Jhanay Harris' house is in financial order (Photo by Lonnie C. Major)
At 24, Jhanay Harris is a poster child for getting off to a good start. On her laptop she has an Excel spreadsheet of her budget, where she dutifully tracks her rent, groceries, and other expenses. She has $100 automatically taken from each paycheck and funneled into savings. She has no credit card debt. And because she had a full athletic scholarship to play basketball at Central Connecticut State University, she has no student loan debt.

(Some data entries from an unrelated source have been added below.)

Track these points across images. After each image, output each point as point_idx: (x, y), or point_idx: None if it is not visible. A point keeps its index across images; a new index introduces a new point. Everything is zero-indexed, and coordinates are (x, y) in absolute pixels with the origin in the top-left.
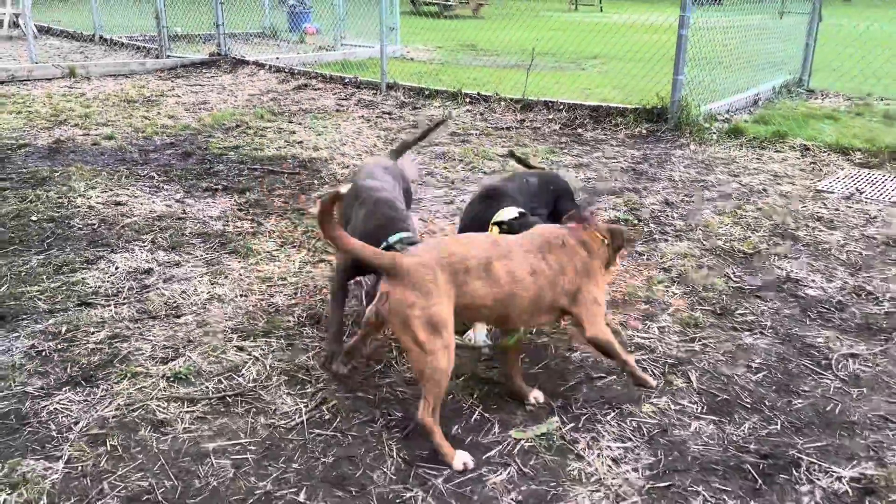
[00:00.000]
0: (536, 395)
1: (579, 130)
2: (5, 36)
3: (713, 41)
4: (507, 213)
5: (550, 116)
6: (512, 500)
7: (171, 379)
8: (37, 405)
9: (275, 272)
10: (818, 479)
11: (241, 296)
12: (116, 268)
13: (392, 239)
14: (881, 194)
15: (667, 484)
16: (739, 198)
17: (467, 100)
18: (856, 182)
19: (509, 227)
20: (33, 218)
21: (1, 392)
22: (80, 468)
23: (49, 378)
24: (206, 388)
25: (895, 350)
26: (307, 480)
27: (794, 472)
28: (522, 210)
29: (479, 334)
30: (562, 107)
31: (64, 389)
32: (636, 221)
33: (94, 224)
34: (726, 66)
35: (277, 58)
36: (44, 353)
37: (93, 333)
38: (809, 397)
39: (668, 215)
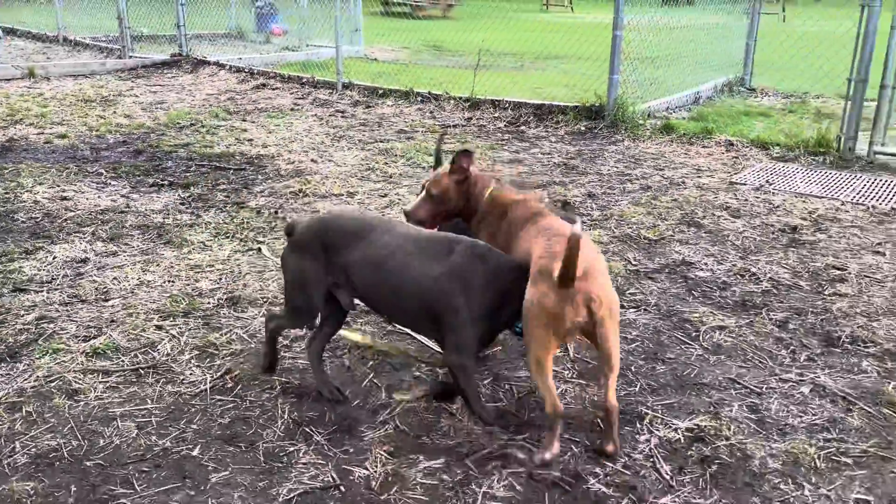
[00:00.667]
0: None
1: (522, 128)
2: None
3: (651, 42)
4: None
5: (497, 115)
6: (384, 451)
7: (90, 354)
8: None
9: (204, 260)
10: (657, 430)
11: (168, 281)
12: (54, 257)
13: None
14: (789, 186)
15: (526, 435)
16: (658, 190)
17: (418, 98)
18: (768, 175)
19: None
20: None
21: None
22: None
23: None
24: (122, 361)
25: (760, 323)
26: (203, 438)
27: (637, 424)
28: None
29: None
30: (507, 105)
31: None
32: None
33: (38, 217)
34: (665, 66)
35: (240, 58)
36: None
37: (22, 316)
38: (672, 364)
39: (588, 206)
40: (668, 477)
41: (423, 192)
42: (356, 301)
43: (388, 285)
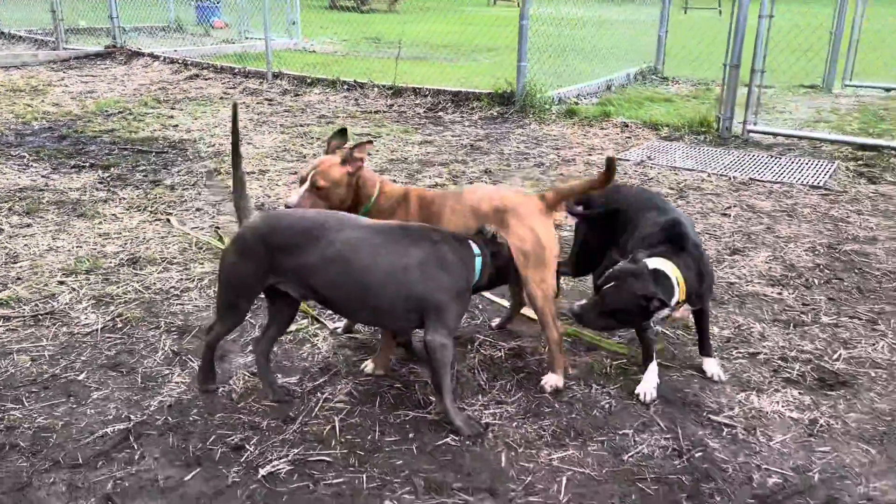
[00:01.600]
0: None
1: (440, 113)
2: None
3: (559, 33)
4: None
5: (417, 101)
6: (247, 372)
7: None
8: None
9: (113, 229)
10: (484, 350)
11: (76, 247)
12: None
13: None
14: (666, 160)
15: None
16: (550, 167)
17: (344, 87)
18: (651, 151)
19: None
20: None
21: None
22: None
23: None
24: (23, 309)
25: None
26: (89, 367)
27: (469, 346)
28: None
29: None
30: (428, 93)
31: None
32: (446, 185)
33: None
34: (575, 56)
35: (175, 50)
36: None
37: None
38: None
39: (481, 181)
40: (482, 383)
41: (307, 184)
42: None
43: (359, 282)
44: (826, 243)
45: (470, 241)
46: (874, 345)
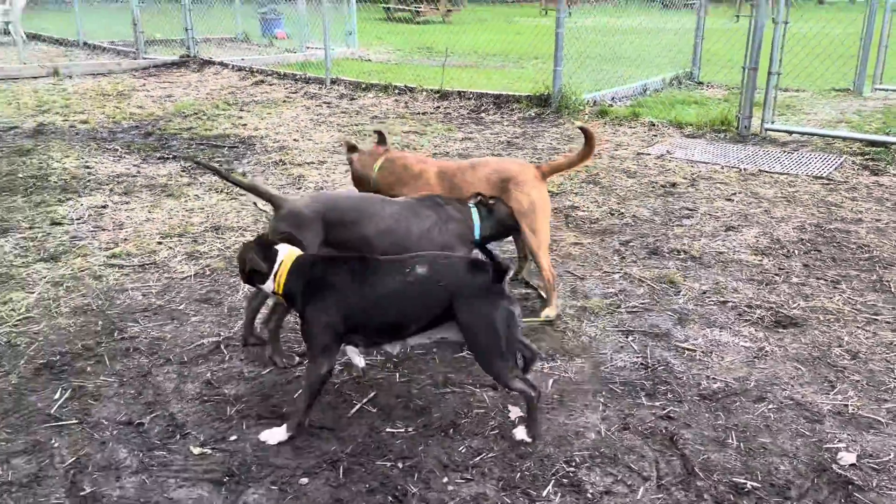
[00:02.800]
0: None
1: (482, 115)
2: None
3: (596, 41)
4: None
5: (462, 104)
6: None
7: (109, 257)
8: (20, 271)
9: (197, 205)
10: None
11: (169, 218)
12: (81, 204)
13: None
14: (685, 154)
15: None
16: None
17: (396, 91)
18: (672, 147)
19: None
20: (20, 175)
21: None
22: (44, 297)
23: (28, 258)
24: (133, 261)
25: (608, 242)
26: (186, 300)
27: None
28: None
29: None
30: (472, 95)
31: (38, 263)
32: None
33: (67, 179)
34: (612, 62)
35: (242, 59)
36: (25, 248)
37: (59, 237)
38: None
39: None
40: None
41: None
42: None
43: (402, 245)
44: (815, 223)
45: (469, 203)
46: (831, 298)
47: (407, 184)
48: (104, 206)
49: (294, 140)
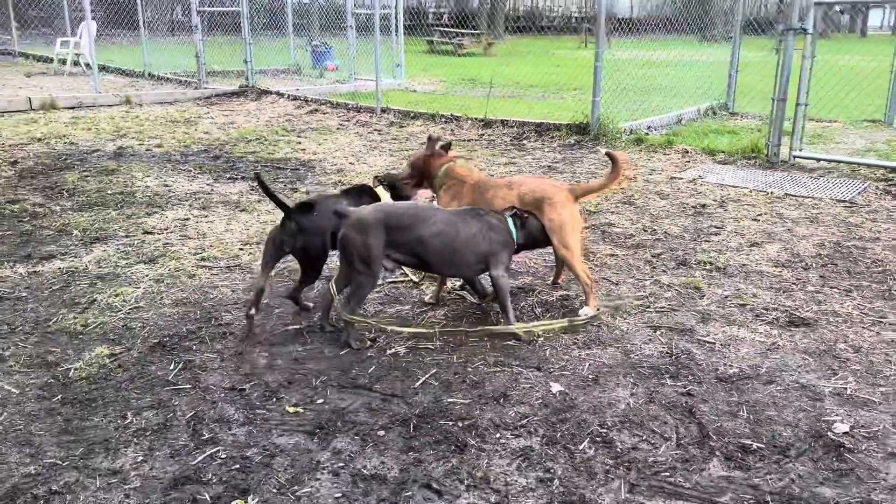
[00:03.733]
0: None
1: (524, 141)
2: (68, 73)
3: (635, 73)
4: None
5: (504, 131)
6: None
7: (200, 260)
8: (125, 271)
9: (269, 219)
10: (539, 296)
11: (245, 229)
12: (166, 217)
13: None
14: (716, 179)
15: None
16: None
17: (442, 119)
18: (704, 172)
19: None
20: (109, 192)
21: (107, 266)
22: (149, 291)
23: (130, 260)
24: (220, 263)
25: (641, 254)
26: (270, 296)
27: (526, 295)
28: None
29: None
30: (514, 124)
31: (138, 266)
32: None
33: (150, 196)
34: (648, 93)
35: (297, 89)
36: (126, 252)
37: (153, 244)
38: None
39: None
40: (538, 314)
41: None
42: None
43: (451, 248)
44: (834, 241)
45: (505, 215)
46: (842, 304)
47: (460, 193)
48: (187, 219)
49: (350, 163)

“My parents were both teachers. They always taught me to save and the value of the dollar,” says Harris, who lives in Wallington, New Jersey. “I’ve heard the horror stories. It’s hard to get out of debt when the interest piles up,” Harris says. “My mom sat me down and talked to me about these kinds of [things]. You have to be smart and be conscious of how debt hinders you in the future.” She’s not trying to go down that road. Her credit score is just more than 700. Harris is so squeamish about debt that she wants to pay off the five-year loan for the 2007 Honda Accord she purchased in 2010 early.

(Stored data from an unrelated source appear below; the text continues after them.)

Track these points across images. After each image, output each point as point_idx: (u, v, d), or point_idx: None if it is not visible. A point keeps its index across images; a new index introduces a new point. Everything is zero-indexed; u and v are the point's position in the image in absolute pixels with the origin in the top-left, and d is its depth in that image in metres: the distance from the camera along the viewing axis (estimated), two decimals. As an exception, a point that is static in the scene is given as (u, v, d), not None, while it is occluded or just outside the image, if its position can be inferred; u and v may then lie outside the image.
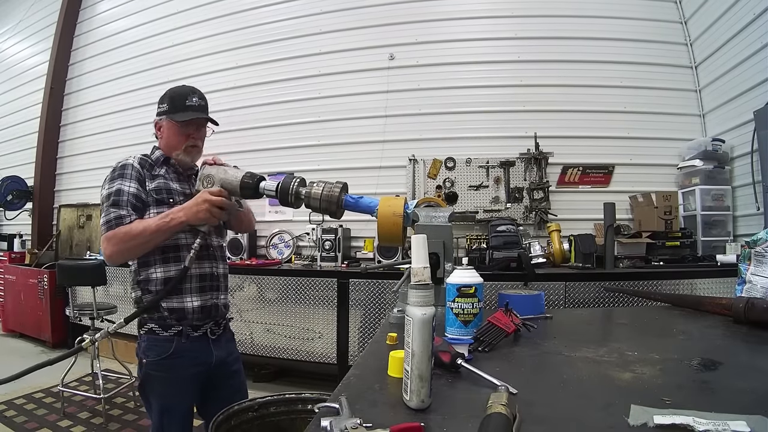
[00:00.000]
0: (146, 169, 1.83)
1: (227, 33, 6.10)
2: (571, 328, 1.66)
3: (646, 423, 0.74)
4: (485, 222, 4.79)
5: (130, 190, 1.75)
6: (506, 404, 0.74)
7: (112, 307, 4.45)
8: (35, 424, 3.68)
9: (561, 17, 5.12)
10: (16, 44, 8.81)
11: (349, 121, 5.45)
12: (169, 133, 1.87)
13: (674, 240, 4.29)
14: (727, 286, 3.52)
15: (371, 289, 4.14)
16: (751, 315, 1.49)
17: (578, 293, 3.76)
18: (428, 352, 0.85)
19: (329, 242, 4.82)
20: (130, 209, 1.71)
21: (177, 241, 1.77)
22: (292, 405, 1.52)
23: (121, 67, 6.95)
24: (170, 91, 1.90)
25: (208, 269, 1.86)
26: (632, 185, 4.87)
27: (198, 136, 1.90)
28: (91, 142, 7.15)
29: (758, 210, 4.08)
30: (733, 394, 0.92)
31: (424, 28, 5.36)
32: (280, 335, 4.39)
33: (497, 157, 5.00)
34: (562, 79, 5.04)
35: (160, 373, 1.77)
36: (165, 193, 1.80)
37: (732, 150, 4.49)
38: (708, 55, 4.77)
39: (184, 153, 1.87)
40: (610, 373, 1.05)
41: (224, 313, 1.96)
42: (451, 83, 5.23)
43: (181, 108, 1.84)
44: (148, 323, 1.80)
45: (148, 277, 1.78)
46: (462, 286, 1.34)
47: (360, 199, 1.55)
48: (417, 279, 0.89)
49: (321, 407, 0.84)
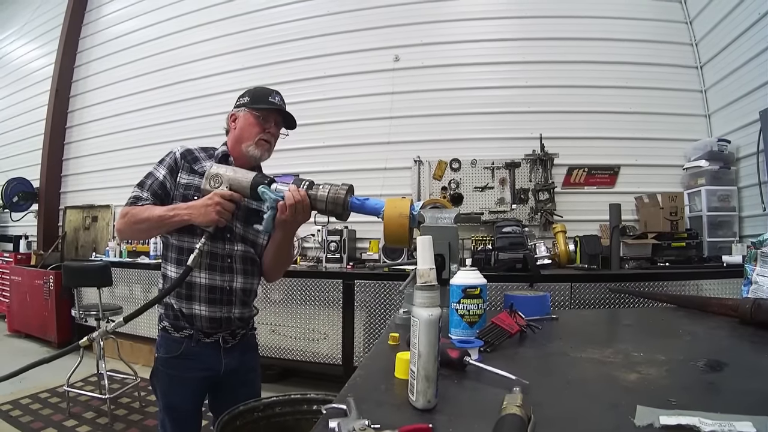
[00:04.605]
0: (187, 162, 1.81)
1: (233, 35, 6.15)
2: (577, 329, 1.66)
3: (652, 423, 0.74)
4: (491, 223, 4.79)
5: (158, 177, 1.77)
6: (521, 405, 0.74)
7: (117, 308, 4.47)
8: (41, 423, 3.69)
9: (566, 18, 5.12)
10: (22, 46, 8.89)
11: (355, 123, 5.47)
12: (245, 124, 1.82)
13: (680, 241, 4.27)
14: (733, 287, 3.50)
15: (376, 290, 4.14)
16: (758, 316, 1.49)
17: (584, 294, 3.74)
18: (434, 352, 0.85)
19: (334, 243, 4.83)
20: (150, 194, 1.73)
21: (193, 245, 1.68)
22: (298, 405, 1.52)
23: (126, 69, 7.00)
24: (253, 88, 1.89)
25: (220, 282, 1.77)
26: (638, 186, 4.86)
27: (273, 132, 1.85)
28: (97, 143, 7.19)
29: (764, 210, 4.07)
30: (739, 395, 0.92)
31: (429, 30, 5.38)
32: (285, 336, 4.39)
33: (502, 158, 5.01)
34: (567, 80, 5.04)
35: (167, 371, 1.79)
36: (194, 190, 1.75)
37: (738, 150, 4.48)
38: (713, 55, 4.76)
39: (255, 145, 1.80)
40: (615, 374, 1.05)
41: (240, 325, 1.87)
42: (456, 84, 5.24)
43: (263, 103, 1.82)
44: (164, 321, 1.81)
45: (165, 273, 1.81)
46: (467, 287, 1.34)
47: (366, 200, 1.54)
48: (423, 280, 0.89)
49: (328, 408, 0.84)
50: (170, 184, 1.78)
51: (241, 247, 1.83)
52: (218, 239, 1.75)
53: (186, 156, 1.83)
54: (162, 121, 6.51)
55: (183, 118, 6.31)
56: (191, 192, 1.75)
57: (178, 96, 6.45)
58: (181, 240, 1.76)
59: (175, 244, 1.78)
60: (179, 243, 1.77)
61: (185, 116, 6.29)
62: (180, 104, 6.41)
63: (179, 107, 6.41)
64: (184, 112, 6.32)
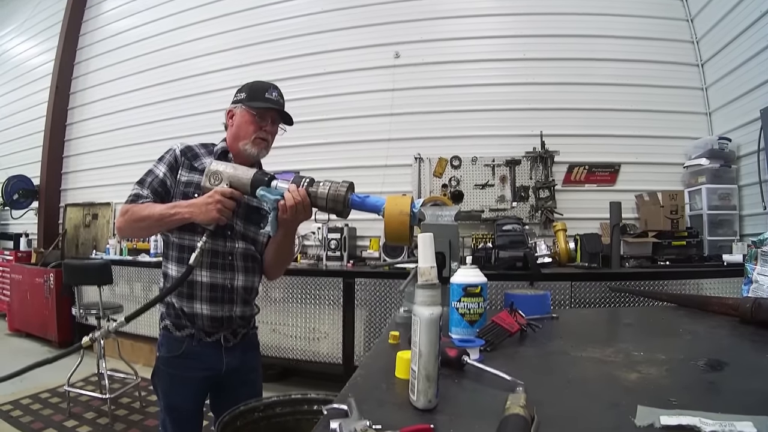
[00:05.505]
0: (188, 159, 1.81)
1: (233, 32, 6.14)
2: (577, 328, 1.66)
3: (652, 423, 0.74)
4: (491, 221, 4.80)
5: (158, 174, 1.76)
6: (524, 405, 0.74)
7: (118, 306, 4.46)
8: (41, 424, 3.69)
9: (567, 15, 5.12)
10: (21, 43, 8.89)
11: (355, 120, 5.47)
12: (242, 121, 1.80)
13: (680, 239, 4.27)
14: (733, 286, 3.51)
15: (377, 289, 4.14)
16: (758, 315, 1.48)
17: (584, 293, 3.74)
18: (435, 352, 0.85)
19: (335, 241, 4.82)
20: (150, 192, 1.73)
21: (194, 243, 1.68)
22: (298, 405, 1.51)
23: (126, 66, 6.99)
24: (251, 82, 1.85)
25: (221, 280, 1.77)
26: (638, 184, 4.86)
27: (270, 130, 1.82)
28: (97, 141, 7.19)
29: (765, 209, 4.07)
30: (740, 395, 0.92)
31: (429, 26, 5.37)
32: (285, 335, 4.39)
33: (503, 155, 5.00)
34: (567, 77, 5.04)
35: (169, 370, 1.79)
36: (194, 188, 1.74)
37: (738, 148, 4.48)
38: (714, 53, 4.76)
39: (252, 144, 1.78)
40: (616, 374, 1.05)
41: (242, 324, 1.87)
42: (457, 81, 5.23)
43: (260, 99, 1.79)
44: (165, 319, 1.81)
45: (166, 272, 1.80)
46: (468, 286, 1.33)
47: (366, 198, 1.53)
48: (424, 279, 0.88)
49: (329, 409, 0.84)
50: (170, 182, 1.77)
51: (242, 244, 1.82)
52: (219, 237, 1.75)
53: (186, 153, 1.82)
54: (162, 118, 6.51)
55: (183, 114, 6.31)
56: (191, 189, 1.75)
57: (179, 93, 6.44)
58: (181, 238, 1.76)
59: (176, 242, 1.77)
60: (180, 241, 1.76)
61: (185, 113, 6.28)
62: (180, 101, 6.40)
63: (179, 104, 6.40)
64: (185, 108, 6.32)
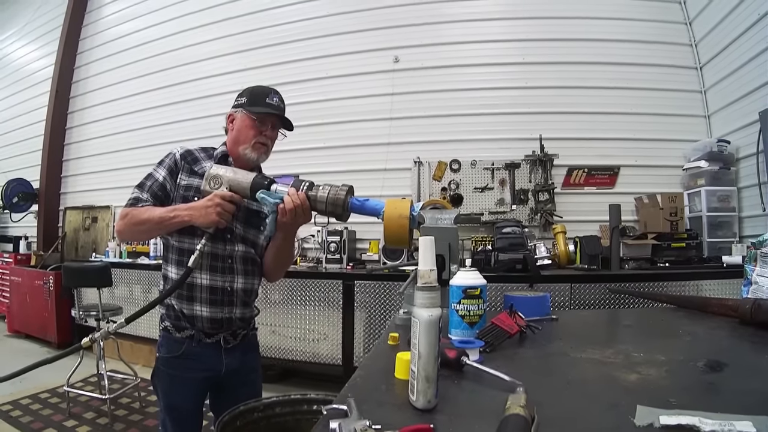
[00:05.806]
0: (187, 162, 1.81)
1: (234, 36, 6.16)
2: (577, 330, 1.66)
3: (652, 423, 0.74)
4: (490, 224, 4.80)
5: (158, 178, 1.77)
6: (524, 405, 0.74)
7: (117, 308, 4.48)
8: (41, 424, 3.69)
9: (565, 19, 5.13)
10: (22, 47, 8.90)
11: (355, 124, 5.48)
12: (242, 126, 1.80)
13: (680, 241, 4.27)
14: (733, 288, 3.51)
15: (376, 291, 4.15)
16: (758, 316, 1.48)
17: (584, 295, 3.75)
18: (435, 353, 0.85)
19: (334, 244, 4.84)
20: (149, 195, 1.73)
21: (194, 246, 1.68)
22: (298, 406, 1.52)
23: (127, 70, 7.00)
24: (251, 87, 1.86)
25: (221, 283, 1.77)
26: (637, 187, 4.87)
27: (270, 135, 1.83)
28: (97, 144, 7.20)
29: (764, 211, 4.08)
30: (739, 395, 0.92)
31: (428, 31, 5.39)
32: (285, 337, 4.40)
33: (502, 159, 5.01)
34: (566, 81, 5.05)
35: (168, 371, 1.79)
36: (194, 191, 1.74)
37: (737, 151, 4.48)
38: (713, 56, 4.77)
39: (251, 148, 1.79)
40: (615, 374, 1.05)
41: (241, 325, 1.87)
42: (456, 85, 5.25)
43: (261, 104, 1.79)
44: (165, 321, 1.81)
45: (166, 275, 1.81)
46: (467, 288, 1.34)
47: (366, 201, 1.54)
48: (424, 281, 0.89)
49: (329, 409, 0.84)
50: (170, 186, 1.78)
51: (241, 247, 1.82)
52: (219, 240, 1.75)
53: (186, 157, 1.82)
54: (163, 122, 6.51)
55: (184, 119, 6.31)
56: (191, 193, 1.75)
57: (179, 97, 6.45)
58: (181, 241, 1.76)
59: (176, 245, 1.78)
60: (179, 244, 1.77)
61: (186, 117, 6.29)
62: (181, 105, 6.41)
63: (180, 108, 6.41)
64: (185, 113, 6.32)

Harris, who earned a Bachelor of Science in marketing in 2009, joined the New Jersey Nets right after graduation, working part time in their inside sales department. In June 2010 she was promoted to the full-time position of group sales assistant and about a year later, promoted again to a marketing assistant. She currently makes $32,000. She has more than $3,500 combined in her checking and savings. Though after her expenses she has around $350 left over from each paycheck, she hasn’t gone to the next step—investing. “I’m not sure how much I can contribute if I were to start saving in my company’s 401(k). If I put money in the 401(k) it will mean I have less to put in my savings and I don’t want that account to go too low. You can’t easily pull out money from a 401(k) if you have an emergency.”
She’s interested, but hesitant. Harris would also like to invest outside of a 401(k). However, she says she doesn’t have much appetite for risk, especially after having watched the stock market the last couple of years. “I want something relatively safe,” she says.